The air continuously flows by the wing. I imagine tracing the flow of air -- drawing streamlines. Ahead of the plane, the streamlines are as parallel as railroad tracks. The wing acts as a blunt chisel, splitting these streamlines apart. Split by the wing, streamlines drape over the upper surface and hug the underside. To maintain the continuous flow of air, one bit of air above the wing must travel faster to meet its neighbor traveling under the wing.

One short section of these streamlines is a parcel of air. The energy of this parcel may be split in two. One part is the kinetic energy of uniform motion - the energy anything acquires just by moving relative to something else. The other part is the energy of interaction between the air parcel and its neighbors, the pressure of the parcel; the greater the pressure the harder the parcel pushes on its neighbors. The two parts add togther to make the total amount of energy of the parcel.

Before my wing comes along, every parcel of air moves relative to the wing at the same speed; the air flows by continuously. When my wing slices through the air and a parcel travels over the wing, the parcel must move faster over the wing. The greater the speed, the greater the kinetic energy. Even so, the total energy remains constant. Since kinetic energy has increased then the other part - air pressure - must decrease. Thus, the parcel of air exerts less pressure on its neighbors and the wing!. Adding up all the contributions of every parcel of air, the flow over the wing creates a slight vacuum, sucking the wing upwards and lifting the airplane. You can see why the wing is more or less level on the bottom. This ensures that the parcels of air below the wing move along almost undisturbed, keeping the pressure just as it was before the airplane came along.

We can see this effect with just two sheets of paper. Try blowing them apart! To try this, hold one sheet in each hand so that they hang vertically. You will be looking at the edges of the paper. Now, try to blow them apart. As you blow harder and harder between the sheets they come closer together! In the middle the air moves quickly, reducing the pressure. The streamlines are sucked together and the paper is drawn into the flow.

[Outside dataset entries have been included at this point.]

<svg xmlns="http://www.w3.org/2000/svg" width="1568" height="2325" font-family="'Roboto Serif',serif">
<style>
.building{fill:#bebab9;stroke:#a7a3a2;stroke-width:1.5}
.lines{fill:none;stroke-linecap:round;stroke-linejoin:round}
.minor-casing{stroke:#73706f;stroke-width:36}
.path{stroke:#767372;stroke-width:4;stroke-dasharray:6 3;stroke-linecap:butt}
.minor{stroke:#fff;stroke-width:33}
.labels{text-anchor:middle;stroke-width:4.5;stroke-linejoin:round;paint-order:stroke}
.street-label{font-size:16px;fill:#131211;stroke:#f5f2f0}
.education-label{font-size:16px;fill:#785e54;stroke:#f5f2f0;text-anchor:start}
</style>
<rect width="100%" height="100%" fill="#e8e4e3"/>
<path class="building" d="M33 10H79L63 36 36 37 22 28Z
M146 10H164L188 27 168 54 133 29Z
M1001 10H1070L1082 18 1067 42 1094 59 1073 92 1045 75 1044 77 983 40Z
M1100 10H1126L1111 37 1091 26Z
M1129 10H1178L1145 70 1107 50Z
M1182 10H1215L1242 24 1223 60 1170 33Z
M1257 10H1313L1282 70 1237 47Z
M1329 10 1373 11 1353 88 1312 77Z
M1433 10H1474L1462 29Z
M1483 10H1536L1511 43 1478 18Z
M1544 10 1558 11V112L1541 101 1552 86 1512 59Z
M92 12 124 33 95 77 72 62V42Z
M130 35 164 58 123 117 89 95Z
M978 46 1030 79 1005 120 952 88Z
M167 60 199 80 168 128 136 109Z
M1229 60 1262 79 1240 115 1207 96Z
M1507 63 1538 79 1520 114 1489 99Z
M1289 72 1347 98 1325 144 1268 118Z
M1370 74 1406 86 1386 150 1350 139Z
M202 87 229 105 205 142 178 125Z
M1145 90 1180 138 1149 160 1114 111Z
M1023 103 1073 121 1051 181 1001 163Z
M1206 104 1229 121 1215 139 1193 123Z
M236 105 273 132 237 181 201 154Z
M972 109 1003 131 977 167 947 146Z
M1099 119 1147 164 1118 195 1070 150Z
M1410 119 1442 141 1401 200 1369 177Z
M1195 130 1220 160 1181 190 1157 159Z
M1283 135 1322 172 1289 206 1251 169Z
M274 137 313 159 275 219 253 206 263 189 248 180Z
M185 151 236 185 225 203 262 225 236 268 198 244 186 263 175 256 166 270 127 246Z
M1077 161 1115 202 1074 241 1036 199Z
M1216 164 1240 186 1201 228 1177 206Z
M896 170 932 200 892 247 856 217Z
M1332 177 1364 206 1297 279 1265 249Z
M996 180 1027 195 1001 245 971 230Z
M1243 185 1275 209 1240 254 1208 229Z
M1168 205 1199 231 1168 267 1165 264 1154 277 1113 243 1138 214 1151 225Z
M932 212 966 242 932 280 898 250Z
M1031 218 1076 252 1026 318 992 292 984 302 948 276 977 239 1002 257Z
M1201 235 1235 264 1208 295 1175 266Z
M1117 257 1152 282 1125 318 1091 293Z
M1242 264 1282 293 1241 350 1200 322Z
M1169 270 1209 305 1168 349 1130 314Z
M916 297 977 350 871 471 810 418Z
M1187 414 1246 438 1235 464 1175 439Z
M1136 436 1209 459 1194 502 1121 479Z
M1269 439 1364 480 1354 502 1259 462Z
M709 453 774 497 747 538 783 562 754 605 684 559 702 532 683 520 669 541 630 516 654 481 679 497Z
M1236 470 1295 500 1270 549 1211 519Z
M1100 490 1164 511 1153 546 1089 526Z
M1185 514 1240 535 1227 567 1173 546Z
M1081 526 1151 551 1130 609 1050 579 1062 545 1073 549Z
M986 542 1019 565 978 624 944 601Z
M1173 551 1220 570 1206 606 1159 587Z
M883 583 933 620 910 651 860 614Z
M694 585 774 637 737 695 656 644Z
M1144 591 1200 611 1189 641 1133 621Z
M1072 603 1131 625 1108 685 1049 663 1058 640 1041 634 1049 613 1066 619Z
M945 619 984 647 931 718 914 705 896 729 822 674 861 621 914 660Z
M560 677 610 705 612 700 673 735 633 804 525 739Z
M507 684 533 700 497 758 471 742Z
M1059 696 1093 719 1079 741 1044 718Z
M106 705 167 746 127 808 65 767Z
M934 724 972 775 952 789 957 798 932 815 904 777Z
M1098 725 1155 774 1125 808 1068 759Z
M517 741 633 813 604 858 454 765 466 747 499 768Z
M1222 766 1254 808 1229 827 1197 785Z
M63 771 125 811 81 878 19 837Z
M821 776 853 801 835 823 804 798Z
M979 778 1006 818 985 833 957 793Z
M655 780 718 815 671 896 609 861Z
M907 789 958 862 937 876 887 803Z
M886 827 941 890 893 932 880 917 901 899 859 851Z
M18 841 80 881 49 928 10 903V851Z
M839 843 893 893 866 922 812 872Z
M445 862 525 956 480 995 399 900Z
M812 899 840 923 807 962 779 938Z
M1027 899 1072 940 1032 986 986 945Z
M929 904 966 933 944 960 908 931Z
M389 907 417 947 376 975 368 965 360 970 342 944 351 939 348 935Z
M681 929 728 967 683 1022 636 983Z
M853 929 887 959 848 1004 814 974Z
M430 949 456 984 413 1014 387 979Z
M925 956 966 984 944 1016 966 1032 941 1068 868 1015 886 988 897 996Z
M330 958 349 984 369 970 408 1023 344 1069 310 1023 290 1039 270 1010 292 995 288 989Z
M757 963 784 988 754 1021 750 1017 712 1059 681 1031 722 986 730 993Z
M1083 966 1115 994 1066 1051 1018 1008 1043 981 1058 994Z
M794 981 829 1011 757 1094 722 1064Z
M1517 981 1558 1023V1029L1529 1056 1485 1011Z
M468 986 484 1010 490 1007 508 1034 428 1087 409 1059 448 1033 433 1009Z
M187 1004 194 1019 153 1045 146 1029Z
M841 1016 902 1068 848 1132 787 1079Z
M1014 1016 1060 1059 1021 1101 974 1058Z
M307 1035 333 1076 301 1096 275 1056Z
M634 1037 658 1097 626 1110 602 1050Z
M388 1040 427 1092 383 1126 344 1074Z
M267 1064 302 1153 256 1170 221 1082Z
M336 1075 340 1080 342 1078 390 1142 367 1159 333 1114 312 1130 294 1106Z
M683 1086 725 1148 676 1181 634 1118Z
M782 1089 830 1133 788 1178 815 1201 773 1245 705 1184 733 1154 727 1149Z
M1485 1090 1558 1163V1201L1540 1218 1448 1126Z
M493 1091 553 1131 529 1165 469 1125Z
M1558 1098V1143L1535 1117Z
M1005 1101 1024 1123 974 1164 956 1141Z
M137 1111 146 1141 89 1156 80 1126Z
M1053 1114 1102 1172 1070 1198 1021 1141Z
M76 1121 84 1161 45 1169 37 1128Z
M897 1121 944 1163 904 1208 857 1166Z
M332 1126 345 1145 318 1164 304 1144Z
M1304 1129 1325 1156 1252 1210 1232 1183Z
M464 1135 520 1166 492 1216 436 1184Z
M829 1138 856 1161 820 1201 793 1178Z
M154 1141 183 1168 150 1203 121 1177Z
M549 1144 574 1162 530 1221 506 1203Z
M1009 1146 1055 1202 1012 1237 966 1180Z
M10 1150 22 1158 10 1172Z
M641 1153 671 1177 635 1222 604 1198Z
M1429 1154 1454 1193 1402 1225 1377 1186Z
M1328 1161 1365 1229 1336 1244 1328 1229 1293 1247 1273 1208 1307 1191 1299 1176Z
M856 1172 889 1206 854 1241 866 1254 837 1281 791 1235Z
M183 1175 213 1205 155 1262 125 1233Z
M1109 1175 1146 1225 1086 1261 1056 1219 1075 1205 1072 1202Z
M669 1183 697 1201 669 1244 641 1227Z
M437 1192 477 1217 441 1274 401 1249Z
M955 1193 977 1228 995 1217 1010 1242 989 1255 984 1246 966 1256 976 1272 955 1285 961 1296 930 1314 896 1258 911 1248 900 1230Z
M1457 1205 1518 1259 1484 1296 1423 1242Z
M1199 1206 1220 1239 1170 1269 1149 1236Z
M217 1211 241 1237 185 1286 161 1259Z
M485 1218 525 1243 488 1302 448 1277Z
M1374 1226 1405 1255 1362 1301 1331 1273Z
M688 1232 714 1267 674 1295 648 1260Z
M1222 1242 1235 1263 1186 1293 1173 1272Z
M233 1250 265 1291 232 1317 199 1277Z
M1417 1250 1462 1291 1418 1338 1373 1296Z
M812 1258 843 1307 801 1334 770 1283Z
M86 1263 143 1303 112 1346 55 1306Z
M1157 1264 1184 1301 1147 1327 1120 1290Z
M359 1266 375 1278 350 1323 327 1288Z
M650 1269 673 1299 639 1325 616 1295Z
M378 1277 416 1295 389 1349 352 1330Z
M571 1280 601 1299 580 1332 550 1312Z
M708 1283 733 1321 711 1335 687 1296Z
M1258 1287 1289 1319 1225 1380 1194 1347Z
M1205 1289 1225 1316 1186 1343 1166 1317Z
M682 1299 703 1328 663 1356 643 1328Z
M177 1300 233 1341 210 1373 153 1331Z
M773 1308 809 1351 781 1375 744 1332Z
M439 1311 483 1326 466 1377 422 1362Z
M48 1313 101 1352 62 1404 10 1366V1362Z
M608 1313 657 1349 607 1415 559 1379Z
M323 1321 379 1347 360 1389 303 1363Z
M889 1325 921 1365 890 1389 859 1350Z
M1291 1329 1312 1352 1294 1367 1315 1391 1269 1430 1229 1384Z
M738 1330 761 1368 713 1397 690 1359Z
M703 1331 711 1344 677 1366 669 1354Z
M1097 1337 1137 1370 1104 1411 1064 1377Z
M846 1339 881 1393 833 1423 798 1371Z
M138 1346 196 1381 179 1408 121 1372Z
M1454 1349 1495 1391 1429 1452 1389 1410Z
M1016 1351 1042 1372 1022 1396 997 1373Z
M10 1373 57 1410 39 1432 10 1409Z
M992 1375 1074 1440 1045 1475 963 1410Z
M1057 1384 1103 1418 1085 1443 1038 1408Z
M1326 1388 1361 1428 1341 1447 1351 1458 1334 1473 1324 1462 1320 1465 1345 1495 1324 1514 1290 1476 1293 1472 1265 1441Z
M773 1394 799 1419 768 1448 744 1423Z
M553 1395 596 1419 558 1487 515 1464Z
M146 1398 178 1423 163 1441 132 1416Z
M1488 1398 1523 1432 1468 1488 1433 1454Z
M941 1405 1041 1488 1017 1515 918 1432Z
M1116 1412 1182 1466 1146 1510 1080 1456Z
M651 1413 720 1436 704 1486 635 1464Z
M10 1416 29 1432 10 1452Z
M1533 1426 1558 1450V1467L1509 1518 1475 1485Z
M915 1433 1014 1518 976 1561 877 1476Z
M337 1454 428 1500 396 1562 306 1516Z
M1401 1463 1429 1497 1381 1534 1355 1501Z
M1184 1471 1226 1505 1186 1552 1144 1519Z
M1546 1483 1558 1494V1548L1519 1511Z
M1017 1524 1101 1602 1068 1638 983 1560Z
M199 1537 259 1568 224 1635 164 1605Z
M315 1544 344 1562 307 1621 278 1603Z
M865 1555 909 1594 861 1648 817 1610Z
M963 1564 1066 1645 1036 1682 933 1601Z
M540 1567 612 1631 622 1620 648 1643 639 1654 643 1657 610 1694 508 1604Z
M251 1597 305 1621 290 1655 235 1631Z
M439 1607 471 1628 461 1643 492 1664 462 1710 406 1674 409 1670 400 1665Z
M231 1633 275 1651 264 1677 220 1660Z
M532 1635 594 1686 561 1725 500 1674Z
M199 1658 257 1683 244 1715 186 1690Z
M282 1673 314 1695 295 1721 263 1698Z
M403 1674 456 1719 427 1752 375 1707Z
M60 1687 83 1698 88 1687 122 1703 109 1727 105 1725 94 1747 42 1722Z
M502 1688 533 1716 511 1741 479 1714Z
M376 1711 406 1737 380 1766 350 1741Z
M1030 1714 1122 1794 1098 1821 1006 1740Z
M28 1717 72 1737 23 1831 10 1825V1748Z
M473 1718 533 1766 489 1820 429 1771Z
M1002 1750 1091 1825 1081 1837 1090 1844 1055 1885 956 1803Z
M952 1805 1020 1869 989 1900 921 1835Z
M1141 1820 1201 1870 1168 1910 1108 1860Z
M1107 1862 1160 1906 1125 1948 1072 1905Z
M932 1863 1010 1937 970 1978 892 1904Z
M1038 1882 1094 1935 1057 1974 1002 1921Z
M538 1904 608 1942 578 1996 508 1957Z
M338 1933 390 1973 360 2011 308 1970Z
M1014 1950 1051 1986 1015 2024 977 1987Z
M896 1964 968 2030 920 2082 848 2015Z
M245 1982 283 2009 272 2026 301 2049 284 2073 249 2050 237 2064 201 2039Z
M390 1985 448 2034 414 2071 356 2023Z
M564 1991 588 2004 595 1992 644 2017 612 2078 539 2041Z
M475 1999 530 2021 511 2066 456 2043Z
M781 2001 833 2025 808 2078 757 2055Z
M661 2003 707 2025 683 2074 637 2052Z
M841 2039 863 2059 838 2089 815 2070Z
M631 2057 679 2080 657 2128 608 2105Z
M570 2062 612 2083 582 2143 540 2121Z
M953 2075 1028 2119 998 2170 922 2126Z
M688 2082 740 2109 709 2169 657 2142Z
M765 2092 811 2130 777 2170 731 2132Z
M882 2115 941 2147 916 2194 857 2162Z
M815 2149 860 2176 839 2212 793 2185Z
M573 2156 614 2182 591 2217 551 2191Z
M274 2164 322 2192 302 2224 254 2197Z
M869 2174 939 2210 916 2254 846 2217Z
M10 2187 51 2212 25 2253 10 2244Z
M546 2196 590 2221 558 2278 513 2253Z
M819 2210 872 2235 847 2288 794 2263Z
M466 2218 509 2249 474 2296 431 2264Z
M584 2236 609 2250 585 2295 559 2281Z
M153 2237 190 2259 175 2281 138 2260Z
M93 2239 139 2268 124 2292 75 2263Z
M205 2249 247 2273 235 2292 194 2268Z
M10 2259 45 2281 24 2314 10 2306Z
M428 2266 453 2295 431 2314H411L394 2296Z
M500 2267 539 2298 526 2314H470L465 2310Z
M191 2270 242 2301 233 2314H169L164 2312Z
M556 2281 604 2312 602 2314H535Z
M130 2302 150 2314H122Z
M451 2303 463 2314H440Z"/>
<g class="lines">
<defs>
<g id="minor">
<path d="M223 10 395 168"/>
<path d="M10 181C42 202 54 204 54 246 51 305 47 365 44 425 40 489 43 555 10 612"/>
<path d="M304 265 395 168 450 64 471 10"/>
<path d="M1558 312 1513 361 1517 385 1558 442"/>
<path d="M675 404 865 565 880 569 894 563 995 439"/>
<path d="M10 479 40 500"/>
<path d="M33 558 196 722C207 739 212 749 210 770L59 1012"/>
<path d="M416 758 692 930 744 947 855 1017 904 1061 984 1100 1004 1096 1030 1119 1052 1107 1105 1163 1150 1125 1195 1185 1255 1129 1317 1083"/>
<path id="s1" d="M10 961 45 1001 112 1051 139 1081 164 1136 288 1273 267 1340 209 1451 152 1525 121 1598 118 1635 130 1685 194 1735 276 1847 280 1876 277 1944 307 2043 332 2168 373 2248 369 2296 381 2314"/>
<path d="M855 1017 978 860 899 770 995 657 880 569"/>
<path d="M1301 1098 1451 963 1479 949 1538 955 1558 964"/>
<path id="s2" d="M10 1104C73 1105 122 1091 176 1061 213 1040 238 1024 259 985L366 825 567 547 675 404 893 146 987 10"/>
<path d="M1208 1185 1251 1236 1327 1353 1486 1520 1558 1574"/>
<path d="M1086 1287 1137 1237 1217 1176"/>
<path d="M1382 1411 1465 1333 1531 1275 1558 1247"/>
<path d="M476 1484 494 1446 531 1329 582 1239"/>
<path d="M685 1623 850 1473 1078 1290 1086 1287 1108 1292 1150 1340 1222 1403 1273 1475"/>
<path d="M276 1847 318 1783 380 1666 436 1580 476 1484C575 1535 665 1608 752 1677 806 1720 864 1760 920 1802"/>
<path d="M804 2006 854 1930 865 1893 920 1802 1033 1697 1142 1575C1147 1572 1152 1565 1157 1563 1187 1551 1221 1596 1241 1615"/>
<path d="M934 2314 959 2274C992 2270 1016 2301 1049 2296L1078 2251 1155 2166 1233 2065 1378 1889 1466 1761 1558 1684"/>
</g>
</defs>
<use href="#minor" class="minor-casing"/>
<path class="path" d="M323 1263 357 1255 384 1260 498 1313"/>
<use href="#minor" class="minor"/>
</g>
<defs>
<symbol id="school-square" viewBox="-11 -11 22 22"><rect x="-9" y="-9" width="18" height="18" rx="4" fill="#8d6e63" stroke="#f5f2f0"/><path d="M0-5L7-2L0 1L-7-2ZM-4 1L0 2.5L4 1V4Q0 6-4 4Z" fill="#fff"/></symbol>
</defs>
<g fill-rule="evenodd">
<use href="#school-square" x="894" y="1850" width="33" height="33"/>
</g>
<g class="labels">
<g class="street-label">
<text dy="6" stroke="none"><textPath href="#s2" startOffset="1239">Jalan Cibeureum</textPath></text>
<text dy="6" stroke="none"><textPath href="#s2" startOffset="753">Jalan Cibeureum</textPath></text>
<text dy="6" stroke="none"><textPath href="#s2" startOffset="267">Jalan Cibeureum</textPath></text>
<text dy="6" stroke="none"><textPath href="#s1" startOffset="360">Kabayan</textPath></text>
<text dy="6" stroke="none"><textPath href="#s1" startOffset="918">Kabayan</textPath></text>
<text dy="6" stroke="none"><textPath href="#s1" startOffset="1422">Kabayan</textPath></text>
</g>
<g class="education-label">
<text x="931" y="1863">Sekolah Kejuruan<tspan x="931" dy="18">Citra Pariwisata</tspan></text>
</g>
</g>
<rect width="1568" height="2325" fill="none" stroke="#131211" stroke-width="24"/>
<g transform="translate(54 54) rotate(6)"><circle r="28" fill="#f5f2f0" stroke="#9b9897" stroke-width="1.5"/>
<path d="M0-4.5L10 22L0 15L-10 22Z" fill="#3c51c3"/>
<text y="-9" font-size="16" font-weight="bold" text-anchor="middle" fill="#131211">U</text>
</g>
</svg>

The valley and its town have vanished behind the tail. Below me, the long legged ridges swing from the northeast to the southwest in wide arcs, dividing up the land into narrow valleys. A ridge line rises up, richly carpeted in autumn's colorful pointillism. I finish the climb, trim the plane for straight and level flight, and rest in the balance between the wings' lift and the persistent tug of gravity.